- The Washington Times - Sunday, June 12, 2005

About 2,000 history buffs from the East Coast converged on St. Elizabeths Hospital in the District this weekend to learn about Civil War medicine.

St. Elizabeths occupies a special place in the hearts of Civil War historians and re-enactors. As the first federal mental facility in the United States, it served as a hospital for sick and wounded soldiers during the 1860s. As many as 500 Civil War soldiers, both black and white, are buried in its cemetery.

“They were the leading psychiatric hospital specializing particularly in war,” said Maizie Cummings, 44, who organized the weekend’s activities. “The first part of its history, which includes the Civil War, is so incredible.”

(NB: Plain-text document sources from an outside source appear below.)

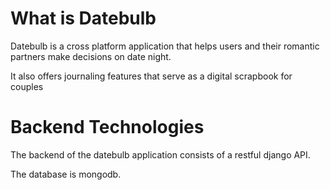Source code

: # What is Datebulb

Datebulb is a cross platform application that helps users and their romantic partners make decisions on date night.

It also offers journaling features that serve as a digital scrapbook for couples

# Backend Technologies

The backend of the datebulb application consists of a restful django API.

The database is mongodb.
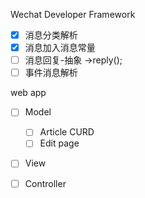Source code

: Wechat Developer Framework
- [x] 消息分类解析
- [x] 消息加入消息常量
- [ ] 消息回复-抽象 ->reply();
- [ ] 事件消息解析

web app
- [ ] Model
    - [ ] Article CURD
    - [ ] Edit page
    
- [ ] View

- [ ] Controller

This year marks the facility’s 150th anniversary. To celebrate, organizers brought in re-enactors and medical historians to talk about the hospital’s place in American history.

Frank Gallo, 49, of Silver Spring brought his 4-year-old twin boys, Alex and Jason, to see the people dressed as soldiers.

“I like the machines best, the telegraph machines. I like the soldiers best, too,” Alex said.

Alex and Jason wandered through the displays on the lawn at the hospital, examining costumes, flags and communications equipment.

The events included an era-appropriate open-air church service, singing of black spirituals and a memorial service at the cemetery.

“This is a historic place you can’t get on very often,” said Robert Parker, 59, of Brandywine who re-enacts a Confederate general. “It’s unique because both Confederate and Union soldiers are buried together and they didn’t segregate white from black.”

St. Elizabeths still operates as a mental hospital, though the original 1855 building has deteriorated and is closed for preservation.

The property, transferred from the federal government to the District in 1987, covers 300 acres and is not open to the public. The facility is home to about 600 patients, including would-be Reagan assassin John Hinckley Jr.